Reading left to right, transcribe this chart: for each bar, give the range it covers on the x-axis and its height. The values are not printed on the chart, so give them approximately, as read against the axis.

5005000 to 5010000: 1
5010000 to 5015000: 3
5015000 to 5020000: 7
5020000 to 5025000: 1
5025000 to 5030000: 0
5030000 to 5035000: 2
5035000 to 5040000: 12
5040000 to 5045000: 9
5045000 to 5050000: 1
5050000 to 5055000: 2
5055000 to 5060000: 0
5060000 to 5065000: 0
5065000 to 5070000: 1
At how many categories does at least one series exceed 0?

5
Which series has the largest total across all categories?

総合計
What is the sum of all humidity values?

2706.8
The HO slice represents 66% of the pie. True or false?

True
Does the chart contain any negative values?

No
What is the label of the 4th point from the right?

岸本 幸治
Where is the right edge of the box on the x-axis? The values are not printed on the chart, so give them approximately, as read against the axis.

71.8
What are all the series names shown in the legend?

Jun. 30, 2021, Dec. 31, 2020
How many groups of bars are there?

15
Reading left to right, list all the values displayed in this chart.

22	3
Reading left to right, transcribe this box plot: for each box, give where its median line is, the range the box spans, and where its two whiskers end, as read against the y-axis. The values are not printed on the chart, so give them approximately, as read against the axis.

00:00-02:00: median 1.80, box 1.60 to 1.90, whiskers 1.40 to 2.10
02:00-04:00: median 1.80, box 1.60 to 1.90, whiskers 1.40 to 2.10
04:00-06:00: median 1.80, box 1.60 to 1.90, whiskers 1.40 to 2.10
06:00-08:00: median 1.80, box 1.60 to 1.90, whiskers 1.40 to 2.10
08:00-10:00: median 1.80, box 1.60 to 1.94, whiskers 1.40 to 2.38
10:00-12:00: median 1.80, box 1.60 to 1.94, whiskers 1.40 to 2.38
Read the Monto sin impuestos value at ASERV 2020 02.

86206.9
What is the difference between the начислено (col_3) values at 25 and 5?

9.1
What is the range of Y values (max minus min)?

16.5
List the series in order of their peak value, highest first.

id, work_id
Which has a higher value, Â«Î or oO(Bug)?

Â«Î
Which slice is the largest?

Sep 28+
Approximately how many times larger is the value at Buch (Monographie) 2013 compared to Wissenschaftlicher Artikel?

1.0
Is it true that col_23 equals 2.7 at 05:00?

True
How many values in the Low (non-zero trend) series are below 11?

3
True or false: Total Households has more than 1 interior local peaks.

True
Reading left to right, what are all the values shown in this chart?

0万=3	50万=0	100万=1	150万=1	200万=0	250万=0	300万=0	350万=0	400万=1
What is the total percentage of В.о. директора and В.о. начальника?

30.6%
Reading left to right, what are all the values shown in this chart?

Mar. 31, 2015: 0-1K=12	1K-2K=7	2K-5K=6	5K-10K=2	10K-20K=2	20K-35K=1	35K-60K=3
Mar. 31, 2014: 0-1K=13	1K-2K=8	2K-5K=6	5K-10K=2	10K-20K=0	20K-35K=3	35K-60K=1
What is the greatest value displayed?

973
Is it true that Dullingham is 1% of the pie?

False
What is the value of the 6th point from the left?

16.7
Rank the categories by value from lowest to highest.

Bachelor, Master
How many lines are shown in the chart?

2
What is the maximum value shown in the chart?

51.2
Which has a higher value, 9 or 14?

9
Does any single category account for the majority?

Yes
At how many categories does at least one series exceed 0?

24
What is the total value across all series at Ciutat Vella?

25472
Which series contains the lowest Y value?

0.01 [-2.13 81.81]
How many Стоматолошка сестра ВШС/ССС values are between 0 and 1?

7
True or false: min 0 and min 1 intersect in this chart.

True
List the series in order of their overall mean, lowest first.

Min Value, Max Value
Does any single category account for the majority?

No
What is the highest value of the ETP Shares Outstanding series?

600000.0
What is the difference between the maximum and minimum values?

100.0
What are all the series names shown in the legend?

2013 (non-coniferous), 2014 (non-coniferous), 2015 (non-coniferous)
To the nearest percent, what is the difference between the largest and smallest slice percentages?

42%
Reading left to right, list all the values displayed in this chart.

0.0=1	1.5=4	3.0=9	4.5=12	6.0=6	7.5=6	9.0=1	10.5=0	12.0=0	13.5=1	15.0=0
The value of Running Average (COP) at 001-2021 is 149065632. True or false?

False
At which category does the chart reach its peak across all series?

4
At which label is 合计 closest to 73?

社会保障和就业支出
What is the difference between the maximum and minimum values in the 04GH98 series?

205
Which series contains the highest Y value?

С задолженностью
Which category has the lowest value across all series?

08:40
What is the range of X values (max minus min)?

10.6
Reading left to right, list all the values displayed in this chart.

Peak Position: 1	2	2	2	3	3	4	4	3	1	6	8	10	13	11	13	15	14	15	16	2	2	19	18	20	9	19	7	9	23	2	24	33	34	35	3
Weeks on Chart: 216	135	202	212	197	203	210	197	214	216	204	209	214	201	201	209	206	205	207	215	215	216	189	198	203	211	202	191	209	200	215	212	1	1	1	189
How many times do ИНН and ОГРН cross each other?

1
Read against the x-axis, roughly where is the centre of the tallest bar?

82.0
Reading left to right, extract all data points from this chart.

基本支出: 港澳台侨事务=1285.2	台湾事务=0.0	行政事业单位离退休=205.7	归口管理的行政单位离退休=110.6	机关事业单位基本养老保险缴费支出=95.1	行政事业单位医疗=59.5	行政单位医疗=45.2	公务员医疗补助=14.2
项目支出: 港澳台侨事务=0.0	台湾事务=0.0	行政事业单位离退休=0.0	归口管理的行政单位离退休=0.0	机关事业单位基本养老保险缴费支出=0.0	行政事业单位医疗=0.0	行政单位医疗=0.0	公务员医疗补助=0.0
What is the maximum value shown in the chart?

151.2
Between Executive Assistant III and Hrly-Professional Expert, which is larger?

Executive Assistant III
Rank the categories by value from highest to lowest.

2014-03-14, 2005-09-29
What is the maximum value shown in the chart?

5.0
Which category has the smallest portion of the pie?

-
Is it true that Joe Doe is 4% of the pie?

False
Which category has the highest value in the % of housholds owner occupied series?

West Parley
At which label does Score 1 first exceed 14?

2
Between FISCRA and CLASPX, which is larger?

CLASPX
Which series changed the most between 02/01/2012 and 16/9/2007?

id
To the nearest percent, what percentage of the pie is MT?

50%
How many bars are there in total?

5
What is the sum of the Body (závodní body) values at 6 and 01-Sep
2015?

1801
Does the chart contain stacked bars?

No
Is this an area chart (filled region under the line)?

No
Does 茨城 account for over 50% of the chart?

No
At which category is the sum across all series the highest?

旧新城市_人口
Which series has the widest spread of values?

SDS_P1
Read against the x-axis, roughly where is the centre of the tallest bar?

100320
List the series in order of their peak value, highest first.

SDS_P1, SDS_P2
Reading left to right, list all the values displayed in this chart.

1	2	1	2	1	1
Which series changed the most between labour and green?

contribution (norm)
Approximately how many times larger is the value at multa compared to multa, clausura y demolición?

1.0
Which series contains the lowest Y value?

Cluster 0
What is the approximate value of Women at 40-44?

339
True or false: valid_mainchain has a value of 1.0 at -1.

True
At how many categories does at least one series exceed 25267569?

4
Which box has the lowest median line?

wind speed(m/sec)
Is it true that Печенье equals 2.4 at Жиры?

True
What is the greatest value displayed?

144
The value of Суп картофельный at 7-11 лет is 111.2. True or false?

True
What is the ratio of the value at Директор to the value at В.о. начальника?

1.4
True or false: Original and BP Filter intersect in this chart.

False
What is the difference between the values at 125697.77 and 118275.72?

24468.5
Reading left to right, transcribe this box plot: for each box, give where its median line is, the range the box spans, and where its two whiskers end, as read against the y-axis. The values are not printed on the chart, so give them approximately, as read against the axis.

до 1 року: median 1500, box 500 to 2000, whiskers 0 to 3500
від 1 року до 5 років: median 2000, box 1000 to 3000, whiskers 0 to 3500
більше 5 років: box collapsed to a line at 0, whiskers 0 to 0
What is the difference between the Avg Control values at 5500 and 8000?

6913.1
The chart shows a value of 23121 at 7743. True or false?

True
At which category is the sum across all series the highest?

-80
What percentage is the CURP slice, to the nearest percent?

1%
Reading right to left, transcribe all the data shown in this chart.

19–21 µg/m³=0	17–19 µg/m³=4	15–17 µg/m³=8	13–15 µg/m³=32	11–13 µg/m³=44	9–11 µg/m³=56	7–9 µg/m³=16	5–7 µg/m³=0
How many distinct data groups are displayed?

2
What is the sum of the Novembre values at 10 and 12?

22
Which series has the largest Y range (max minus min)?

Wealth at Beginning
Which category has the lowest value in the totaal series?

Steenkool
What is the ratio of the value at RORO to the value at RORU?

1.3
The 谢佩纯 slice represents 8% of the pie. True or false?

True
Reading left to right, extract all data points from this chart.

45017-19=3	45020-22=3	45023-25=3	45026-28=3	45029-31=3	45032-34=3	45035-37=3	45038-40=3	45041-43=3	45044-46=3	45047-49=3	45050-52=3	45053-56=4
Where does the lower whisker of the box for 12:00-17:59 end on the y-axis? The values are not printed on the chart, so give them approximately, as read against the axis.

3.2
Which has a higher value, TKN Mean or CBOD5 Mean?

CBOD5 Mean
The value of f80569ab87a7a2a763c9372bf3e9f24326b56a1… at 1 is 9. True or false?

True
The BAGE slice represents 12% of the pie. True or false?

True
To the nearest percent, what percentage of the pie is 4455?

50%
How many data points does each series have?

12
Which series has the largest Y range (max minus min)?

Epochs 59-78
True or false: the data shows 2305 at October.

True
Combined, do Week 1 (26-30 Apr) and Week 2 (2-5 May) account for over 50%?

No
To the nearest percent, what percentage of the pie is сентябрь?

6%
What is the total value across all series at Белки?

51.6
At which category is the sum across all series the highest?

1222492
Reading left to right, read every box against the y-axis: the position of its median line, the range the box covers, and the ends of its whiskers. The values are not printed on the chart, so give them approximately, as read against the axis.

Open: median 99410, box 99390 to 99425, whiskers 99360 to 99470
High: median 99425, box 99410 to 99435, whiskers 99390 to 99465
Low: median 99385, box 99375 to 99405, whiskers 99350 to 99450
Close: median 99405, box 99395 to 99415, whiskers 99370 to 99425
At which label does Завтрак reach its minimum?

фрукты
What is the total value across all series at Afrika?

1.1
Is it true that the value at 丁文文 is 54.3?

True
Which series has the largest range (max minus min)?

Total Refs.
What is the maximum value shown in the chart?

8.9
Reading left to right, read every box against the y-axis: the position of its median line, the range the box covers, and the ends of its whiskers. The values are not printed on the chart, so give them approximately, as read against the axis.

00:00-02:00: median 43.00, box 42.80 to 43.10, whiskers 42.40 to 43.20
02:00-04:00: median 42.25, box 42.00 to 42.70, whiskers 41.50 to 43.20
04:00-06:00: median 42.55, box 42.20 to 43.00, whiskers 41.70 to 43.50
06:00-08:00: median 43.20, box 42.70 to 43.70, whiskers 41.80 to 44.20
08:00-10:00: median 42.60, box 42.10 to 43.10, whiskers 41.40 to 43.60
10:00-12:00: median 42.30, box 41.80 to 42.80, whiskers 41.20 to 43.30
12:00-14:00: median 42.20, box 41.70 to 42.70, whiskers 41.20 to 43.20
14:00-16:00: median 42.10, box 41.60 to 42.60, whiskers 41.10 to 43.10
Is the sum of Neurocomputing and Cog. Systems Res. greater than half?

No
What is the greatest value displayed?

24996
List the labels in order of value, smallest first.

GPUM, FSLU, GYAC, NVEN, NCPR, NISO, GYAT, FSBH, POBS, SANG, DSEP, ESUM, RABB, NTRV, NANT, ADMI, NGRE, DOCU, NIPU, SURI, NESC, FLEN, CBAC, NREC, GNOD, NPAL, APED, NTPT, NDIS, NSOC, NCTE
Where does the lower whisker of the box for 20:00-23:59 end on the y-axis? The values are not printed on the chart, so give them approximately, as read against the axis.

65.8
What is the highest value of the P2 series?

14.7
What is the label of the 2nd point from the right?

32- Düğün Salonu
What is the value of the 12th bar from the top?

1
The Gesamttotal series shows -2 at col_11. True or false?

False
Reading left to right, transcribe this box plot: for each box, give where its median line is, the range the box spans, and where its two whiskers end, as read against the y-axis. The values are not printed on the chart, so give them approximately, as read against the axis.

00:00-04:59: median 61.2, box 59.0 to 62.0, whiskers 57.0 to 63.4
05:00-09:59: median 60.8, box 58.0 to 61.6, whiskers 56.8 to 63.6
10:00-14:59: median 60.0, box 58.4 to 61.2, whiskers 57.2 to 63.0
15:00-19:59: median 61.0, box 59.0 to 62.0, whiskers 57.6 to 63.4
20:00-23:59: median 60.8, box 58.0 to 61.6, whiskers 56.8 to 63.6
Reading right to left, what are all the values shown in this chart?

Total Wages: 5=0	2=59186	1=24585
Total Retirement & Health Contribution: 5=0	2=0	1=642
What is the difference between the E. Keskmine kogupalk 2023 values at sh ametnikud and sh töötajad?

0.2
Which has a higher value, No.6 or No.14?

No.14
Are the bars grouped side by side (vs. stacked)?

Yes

= = =

Pick out every line in the data above that contains the word "minus", and copy each of those lines in full.

◆ Solution to this task:
What is the range of Y values (max minus min)?
What is the range of X values (max minus min)?
Which series has the largest Y range (max minus min)?
Which series has the largest Y range (max minus min)?
Which series has the largest range (max minus min)?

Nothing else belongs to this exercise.